When Hearron was a partner in the appellate and Supreme Court practice at an international law firm, he was heavily involved in pro bono work, focusing specifically on reproductive rights and LGBT rights.

When arguments begin Monday, Hearron will presumably be trying to prove that Texas cannot, under the Constitution, shield a law — in this case, SB 8 — from federal-court review by leaving the authority to enforce that law up to the general public through individual lawsuits.

Stone, on the other hand, will try to convince the court of one main conclusion: Texas crafted its law so well, no one has jurisdiction to challenge — including the federal government.

In its 93-page brief, the state argues that since no state official enforces the ban, the Justice Department lacks standing in its challenge. Abortion clinics also can’t challenge the law, the state maintains, because — as the Legislature intended — they can’t “identify an appropriate defendant.”

In United States vs. Texas, the Justice Department’s case, U.S. solicitor general Elizabeth Prelogar will represent the federal government in oral arguments. Prelogar, a Harvard Law School alumna and just the second woman ever to hold the solicitor general position, was confirmed by the Senate Thursday and sworn in Friday afternoon.

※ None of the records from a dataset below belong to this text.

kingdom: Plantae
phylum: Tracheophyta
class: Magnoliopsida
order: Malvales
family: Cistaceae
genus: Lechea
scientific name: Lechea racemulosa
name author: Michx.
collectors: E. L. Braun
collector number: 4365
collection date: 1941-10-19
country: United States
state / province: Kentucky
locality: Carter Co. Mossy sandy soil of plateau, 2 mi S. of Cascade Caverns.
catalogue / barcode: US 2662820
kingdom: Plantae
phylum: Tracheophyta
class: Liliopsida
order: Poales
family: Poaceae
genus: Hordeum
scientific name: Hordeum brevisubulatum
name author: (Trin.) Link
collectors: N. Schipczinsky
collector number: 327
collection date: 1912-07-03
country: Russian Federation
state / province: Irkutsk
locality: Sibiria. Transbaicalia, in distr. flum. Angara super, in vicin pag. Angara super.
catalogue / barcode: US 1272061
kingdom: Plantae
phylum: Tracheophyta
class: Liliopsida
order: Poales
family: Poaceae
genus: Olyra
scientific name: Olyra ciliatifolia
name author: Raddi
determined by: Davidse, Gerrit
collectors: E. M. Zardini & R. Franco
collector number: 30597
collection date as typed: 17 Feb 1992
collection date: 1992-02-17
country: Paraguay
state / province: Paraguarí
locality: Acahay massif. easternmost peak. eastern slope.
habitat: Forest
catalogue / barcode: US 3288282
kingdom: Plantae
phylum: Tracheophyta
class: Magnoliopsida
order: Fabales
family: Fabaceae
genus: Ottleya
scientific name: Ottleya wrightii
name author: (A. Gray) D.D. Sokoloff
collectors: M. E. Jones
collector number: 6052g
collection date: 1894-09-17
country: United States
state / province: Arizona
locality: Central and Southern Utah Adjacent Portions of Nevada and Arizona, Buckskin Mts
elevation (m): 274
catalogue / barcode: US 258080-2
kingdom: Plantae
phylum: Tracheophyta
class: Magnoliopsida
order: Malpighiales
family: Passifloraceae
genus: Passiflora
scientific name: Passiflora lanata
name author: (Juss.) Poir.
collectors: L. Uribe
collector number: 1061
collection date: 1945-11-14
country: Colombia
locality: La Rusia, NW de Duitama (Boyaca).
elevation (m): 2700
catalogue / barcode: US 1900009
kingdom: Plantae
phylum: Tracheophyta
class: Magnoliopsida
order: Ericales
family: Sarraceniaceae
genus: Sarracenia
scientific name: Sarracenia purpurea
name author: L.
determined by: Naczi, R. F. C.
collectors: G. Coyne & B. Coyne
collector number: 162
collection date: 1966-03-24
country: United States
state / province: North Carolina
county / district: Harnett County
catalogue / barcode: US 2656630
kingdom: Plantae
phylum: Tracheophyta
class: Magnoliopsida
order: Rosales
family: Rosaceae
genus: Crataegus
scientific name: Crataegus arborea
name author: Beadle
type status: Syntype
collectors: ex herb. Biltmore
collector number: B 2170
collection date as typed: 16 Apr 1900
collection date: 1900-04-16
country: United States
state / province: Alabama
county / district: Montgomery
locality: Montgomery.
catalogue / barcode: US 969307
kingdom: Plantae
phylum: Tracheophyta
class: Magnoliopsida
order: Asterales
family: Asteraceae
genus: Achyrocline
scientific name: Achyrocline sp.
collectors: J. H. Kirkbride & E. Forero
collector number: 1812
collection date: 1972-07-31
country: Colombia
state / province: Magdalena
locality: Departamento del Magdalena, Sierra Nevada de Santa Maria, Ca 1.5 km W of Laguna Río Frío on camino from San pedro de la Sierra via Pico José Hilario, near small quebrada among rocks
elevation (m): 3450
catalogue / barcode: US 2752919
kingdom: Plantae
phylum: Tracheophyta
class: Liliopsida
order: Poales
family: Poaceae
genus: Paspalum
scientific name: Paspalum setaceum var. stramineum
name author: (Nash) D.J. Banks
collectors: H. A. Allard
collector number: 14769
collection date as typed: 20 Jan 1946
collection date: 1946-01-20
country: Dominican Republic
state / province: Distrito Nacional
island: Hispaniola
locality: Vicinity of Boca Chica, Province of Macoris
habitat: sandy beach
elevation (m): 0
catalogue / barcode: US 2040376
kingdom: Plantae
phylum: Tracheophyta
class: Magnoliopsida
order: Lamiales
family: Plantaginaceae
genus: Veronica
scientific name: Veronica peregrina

Prelogar has argued nine cases before the Supreme Court. A longtime attorney, she got her start clerking for now-U.S. Attorney General Merrick Garland when he was a judge on the Court of Appeals for the D.C. Circuit. She then completed consecutive Supreme Court clerkships for Justices Ruth Bader Ginsburg and Elena Kagan.

From 2014 to 2019, Prelogar was an Assistant to the Solicitor General in the U.S. Department of Justice. On Monday, she’ll be tasked with convincing the court that SB 8 is harmful enough for the government to invoke public interest and insert itself into lawsuits between private parties.